• DATASET EXCERPT
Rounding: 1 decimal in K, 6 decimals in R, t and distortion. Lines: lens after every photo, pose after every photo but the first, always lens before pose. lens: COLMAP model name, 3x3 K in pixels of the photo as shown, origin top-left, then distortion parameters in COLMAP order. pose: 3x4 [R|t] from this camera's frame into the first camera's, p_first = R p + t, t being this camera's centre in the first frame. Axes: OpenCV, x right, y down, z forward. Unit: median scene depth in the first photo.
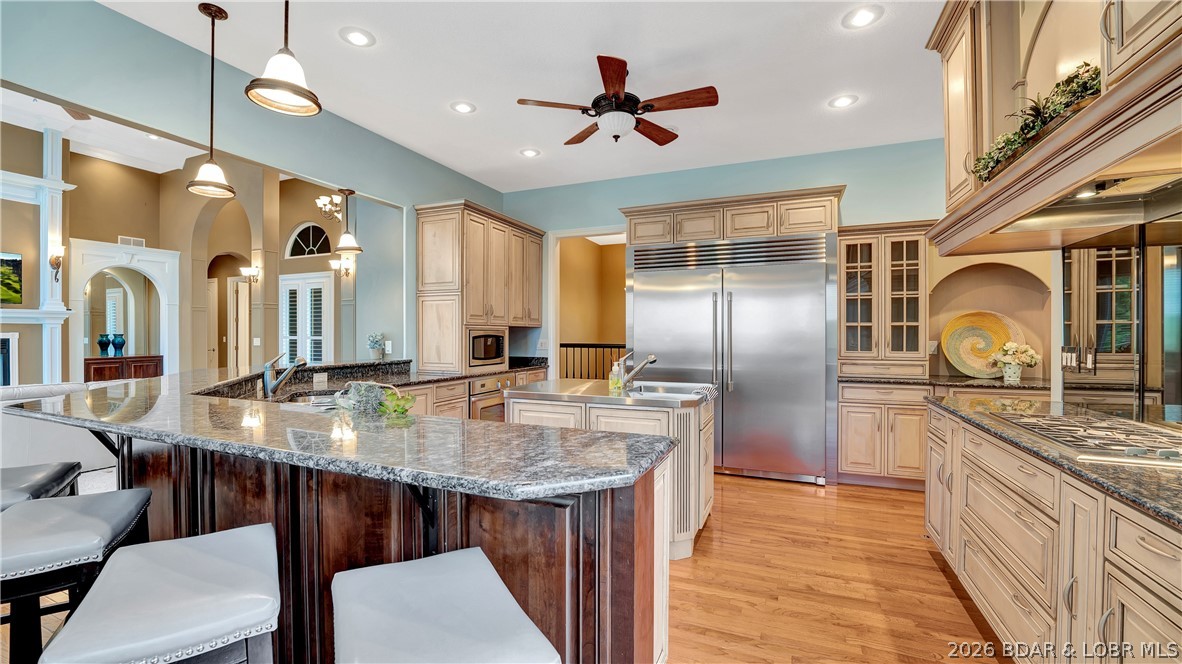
lens RADIAL K [[492.4, 0, 588.6], [0, 492.4, 339.9], [0, 0, 1]] dist [-0.000598, 0.000120]
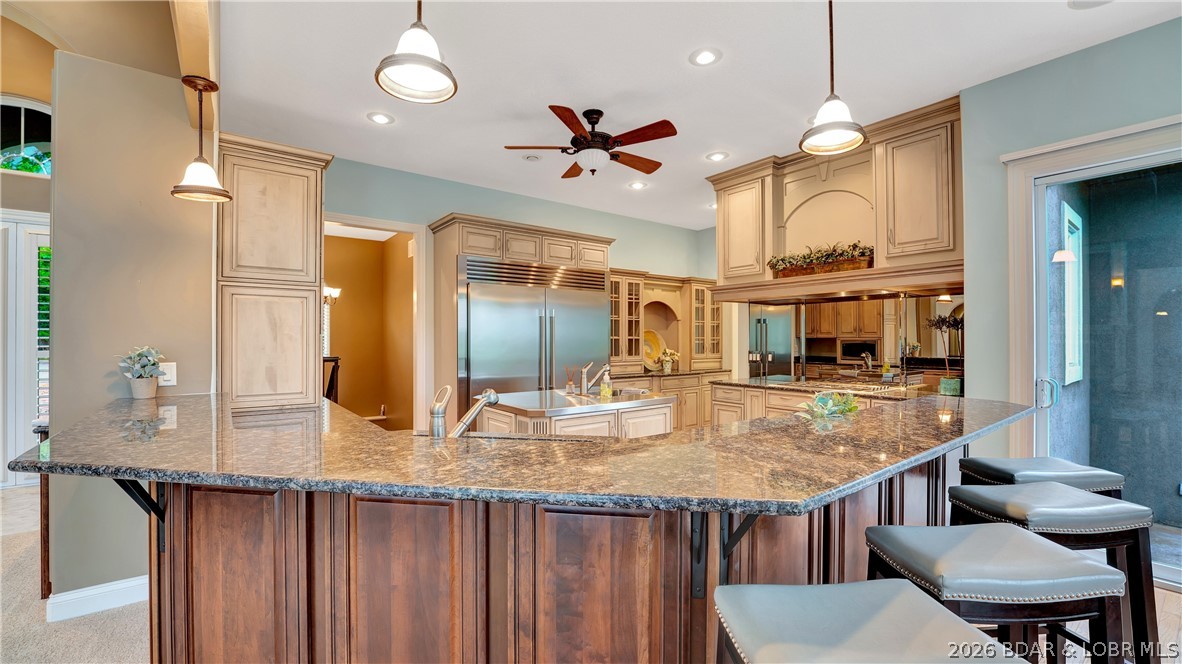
lens RADIAL K [[492.4, 0, 588.6], [0, 492.4, 339.9], [0, 0, 1]] dist [-0.000598, 0.000120]
pose [[0.496373, 0.001762, 0.868108, -0.732489], [0.007187, 0.999955, -0.006140, -0.017903], [-0.868080, 0.009287, 0.496338, 0.365780]]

• TASK DIRECTIONS
Reproduce the material above word for word, leaving out the pictures.

• TASK SOLUTION
Rounding: 1 decimal in K, 6 decimals in R, t and distortion. Lines: lens after every photo, pose after every photo but the first, always lens before pose. lens: COLMAP model name, 3x3 K in pixels of the photo as shown, origin top-left, then distortion parameters in COLMAP order. pose: 3x4 [R|t] from this camera's frame into the first camera's, p_first = R p + t, t being this camera's centre in the first frame. Axes: OpenCV, x right, y down, z forward. Unit: median scene depth in the first photo.
lens RADIAL K [[492.4, 0, 588.6], [0, 492.4, 339.9], [0, 0, 1]] dist [-0.000598, 0.000120]
lens RADIAL K [[492.4, 0, 588.6], [0, 492.4, 339.9], [0, 0, 1]] dist [-0.000598, 0.000120]
pose [[0.496373, 0.001762, 0.868108, -0.732489], [0.007187, 0.999955, -0.006140, -0.017903], [-0.868080, 0.009287, 0.496338, 0.365780]]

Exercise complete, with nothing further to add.